I borrowed a car from my Ford dealer to drive home and show my wife before buying We had it for about 3 hours. My neighbor bought a Volt after the dealer let him use it over the weekend. I would definately do the drive before buying. Tell the dealer why you want to borrow it.

If I were you I would try to get my employer to put in a charger. Plug-in America, ChargePoint, and Blink have letters they will give you to give to your company to give them reasons to put in a charger. There are many programs, depending on your utility company, that may allow them to install one for free. ChargePoint and Blink will install one but then will charge you between $1-$2 per hour for a Level 2 charge. The FFE will charge from empty in 3.5 hrs on a level 2. A lot of times 110v is easy for an employee to install but from empty, it takes a long time to charge.
 
Thanks Ram for the reply.

The problem is that its my wife's work not mine, and they lease part of the building, and the building doesn't have parking except in the alley in the back and they constantly have to move cars around for cars to get in/out. The building owner doesn't even maintain the building properly (I think he's waiting to have the property bought out so it can be razed and a high rise put up on the block), there is 0% chance they'd install anything. In fact, I almost guarantee they'd just laugh on the phone and hang up. So we can't depend on something like that. The car has to make the round-trip with no charging at the work site, if it can't, the car won't work.

Also, if you pay $5 to use a charger, then whats the point of an ev? That basically negates the cost advantage of not using gas since I can charge at home for just over a $1 per day. Though I thought Hickenlooper signed a bill last year that allowed electrical resale for use in EV chargepoints, so you'd pay for the KWs you use, not based on time. Maybe I'm wrong.

I guess I'll try contacting the two dealers who have vehicles and see if we can borrow a car for an extended test drive.

Anybody from Colorado on here? If so, what dealer(s) did you talk with and go to?

Thanks!
 
Having lived through my first winter in KC with the FFE, I would recommend you look at another car with either longer electric range (Tesla, BMW i3) or a backup engine (Volt, CMax Energi, Prius Plug-in).

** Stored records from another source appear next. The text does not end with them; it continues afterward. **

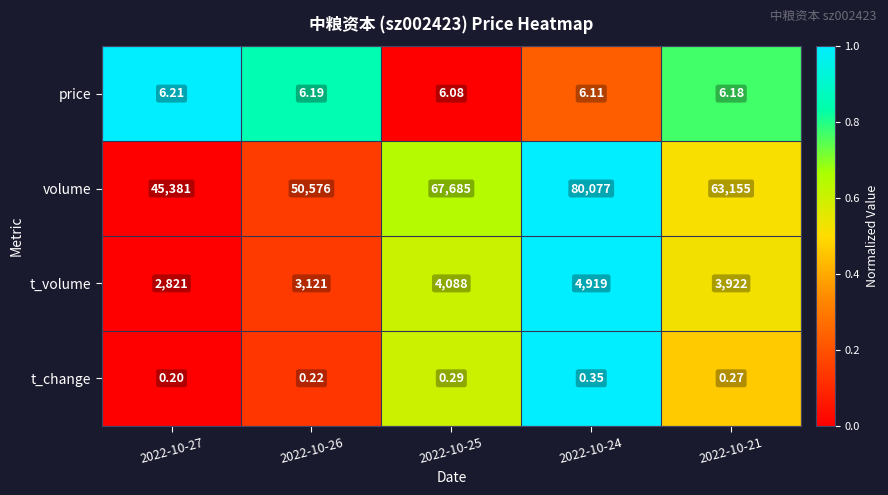

Rank the series by their maximum value, from lowest to highest.

t_change, price, t_volume, volume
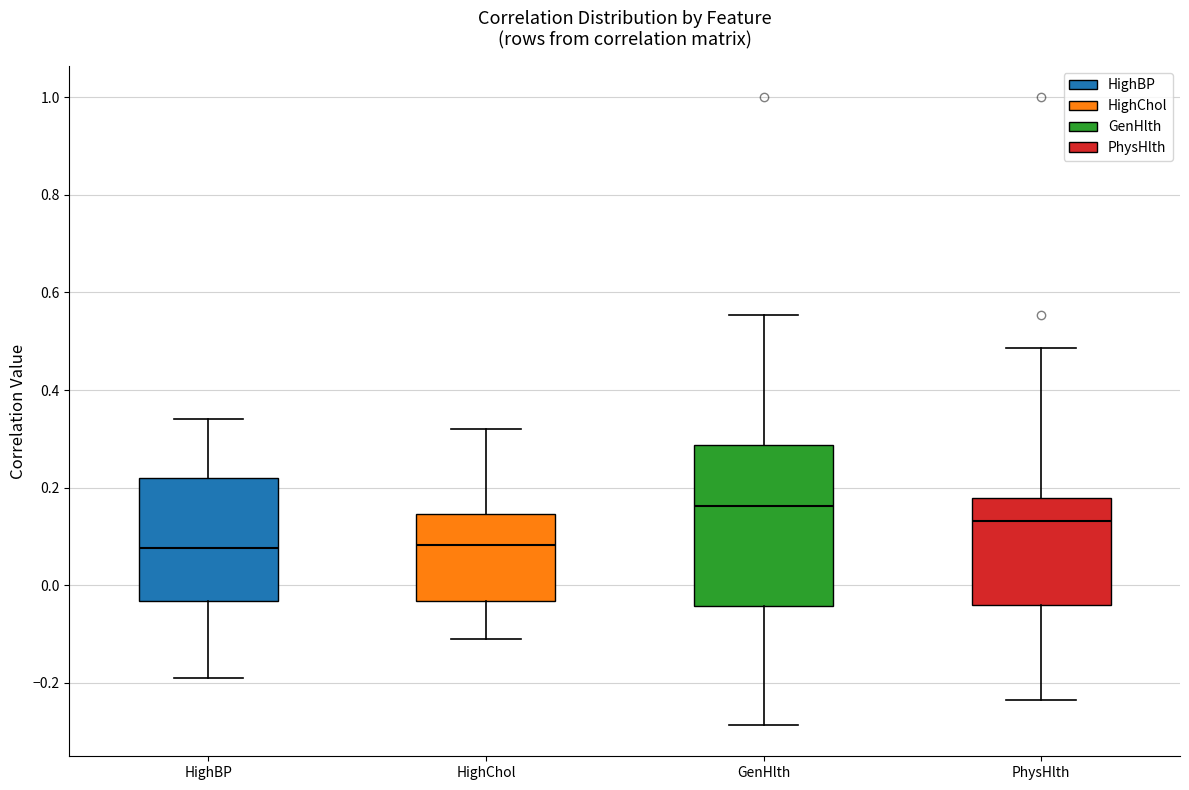

Reading left to right, transcribe this box plot: for each box, give where its median line is, the range the box spans, and where its two whiskers end, as read against the y-axis. The values are not printed on the chart, so give them approximately, as read against the axis.

HighBP: median 0.08, box -0.04 to 0.22, whiskers -0.20 to 0.34
HighChol: median 0.08, box -0.04 to 0.14, whiskers -0.12 to 0.32
GenHlth: median 0.16, box -0.04 to 0.28, whiskers -0.28 to 0.56
PhysHlth: median 0.14, box -0.04 to 0.18, whiskers -0.24 to 0.48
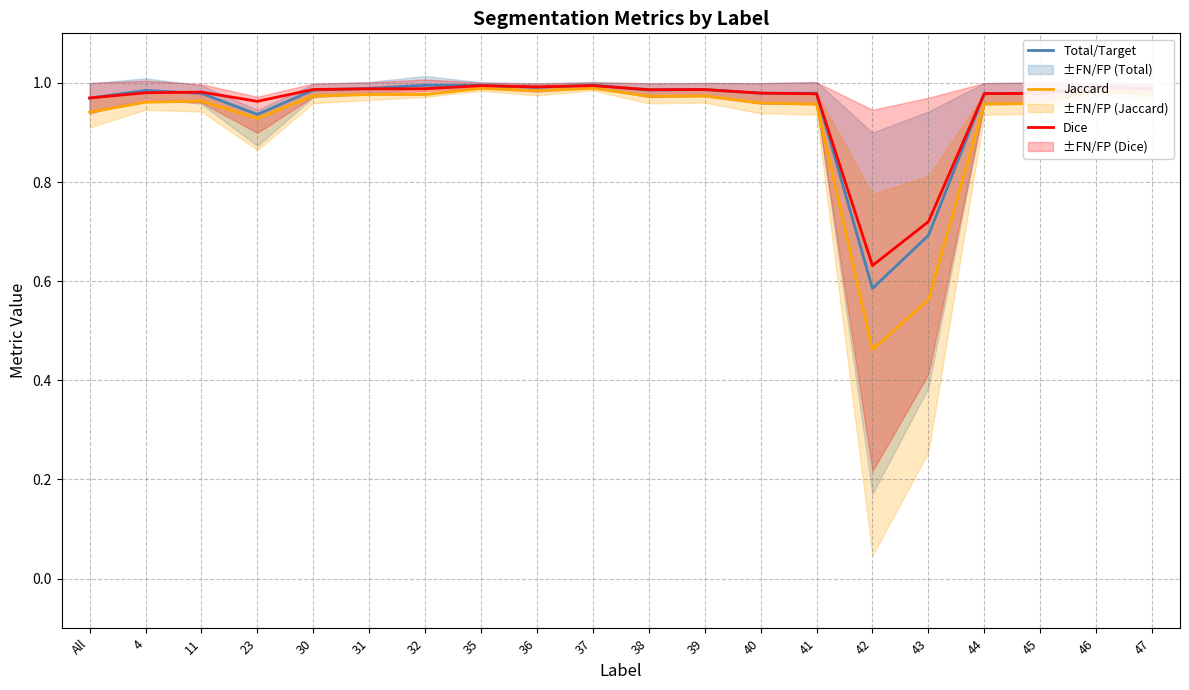

How many lines are shown in the chart?

3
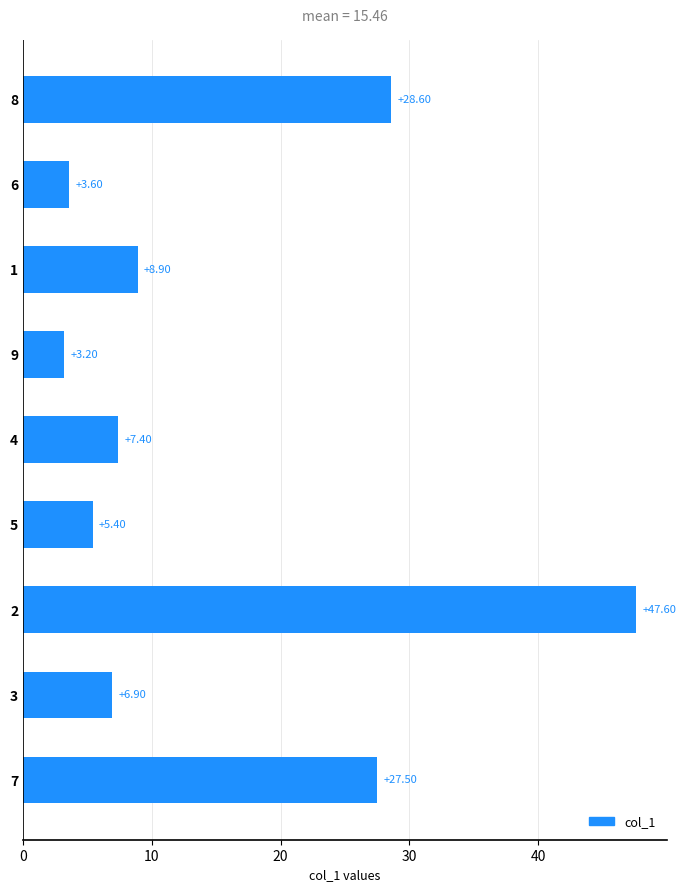

Rank the categories by value from lowest to highest.

9, 6, 5, 3, 4, 1, 7, 8, 2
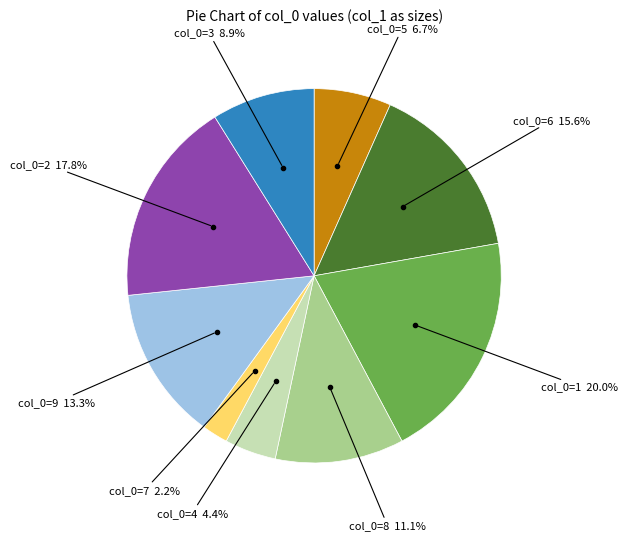

How many segments does this pie chart have?

9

The FFE cannot reliably deliver 60 miles per charge during the worst of winter weather driving. I believe that Denver is similar to KC as far as winter temperature is concerned and it will have significant range loss when the temperatures are in the -10F to 20F range. I have not had a situation where I got less than 50 miles, but it has been close. I also do not use heating except for defrosting the front window intermittently. Also, I typically did not use the highway during the winter if I was near the range limit.
 
My wife and I have been very satisfied with our 2013 FFE bought at the end of 2012. We live at 7100' in the Roaring Fork Valley near Aspen, and drive both up- and downhill within that valley. The ups and downs pretty much cancel out, e.g. climbing 16 mi and 900' up to Aspen and back takes a total of ~32-34 miles because the regen downhill nearly offsets the climb. We seldom use the cabin heater, do use one seat heater, normally preheat the car while plugged in, and are energy-conserving drivers. Our initial indicated range varies from about 68 to 83 miles. The only mission that's required recharge along the way was on a very snowy day, when 3-6" of snow on the road so increased rolling resistance that returning from Glenwood Springs, 26 miles away, left us ~10-15 miles' range short, requiring a ~90-mnute stop to recharge at a friend's house with Level II. On dry or snowpacked roads, that same 52-mile winter mission is no problem. Our low temperature so far has been –24F, leaving the FFE plugged in (Level II) in an open carport.